▸ Task statement
Carry on the forum thread about the personal-best flathead catfish, starting right after its last post.

## BEGIN Passage to read

# P.B. Flathead



## whodeynati (Mar 12, 2012)

Went to the Ohio River last night with the wife. We managed 5 flatheads and 1 drum. With the biggest being my 36 pound personal best flathead. Caught on 7 inch live shad.

Sent from my SCH-I545 using Ohub Campfire mobile app


----------



## BG Slayer (Feb 17, 2013)

wow nice fish just got my p.b channel cat today


----------



## SeanStone (Sep 8, 2010)

That's a very clean fish given the time of year....I have seen several with spawn marks not too far from you. With a fish that clean id say it hasn't spawned yet. What do you think?

I'd typically guess them to be done spawning by the first of August in our area....so im confused. Can we just blame it on the high water?

Congrats.


----------



## whodeynati (Mar 12, 2012)

No idea Sean.. The other 5 flats were all banged up. They had scars and flesh missing.

Sent from my SCH-I545 using Ohub Campfire mobile app


----------



## CarpCatMan (Jul 18, 2005)

Nice night!!!!
Where did you catch them at?

## END Passage to read
## BEGIN Data shown

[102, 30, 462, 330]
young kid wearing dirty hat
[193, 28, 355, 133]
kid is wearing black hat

## END Data shown

▸ Answer to this task
----------



## ducky152000 (Jul 20, 2005)

Always feels great to beat your personal best. Congratulations!


----------



## Fisherman 3234 (Sep 8, 2008)

Nice fish, Congratulations!!!!


----------



## hillbillybelownewphilly (Nov 16, 2006)

Congrats on the new personal best!


----------



## rustyfish (Apr 27, 2004)

Nice cats man!

Sent from my MB886 using Ohub Campfire mobile app


----------



## FlatKat (Jul 20, 2012)

congrats! nice fish!


----------



## katfish (Apr 7, 2004)

Congratulations on the PB!!!!

Sounds like a good nights fishing to me.


----------



## BanksideBandit (Jan 22, 2010)

Nice catch!


----------



## Flathead76 (May 2, 2010)

Nice fish.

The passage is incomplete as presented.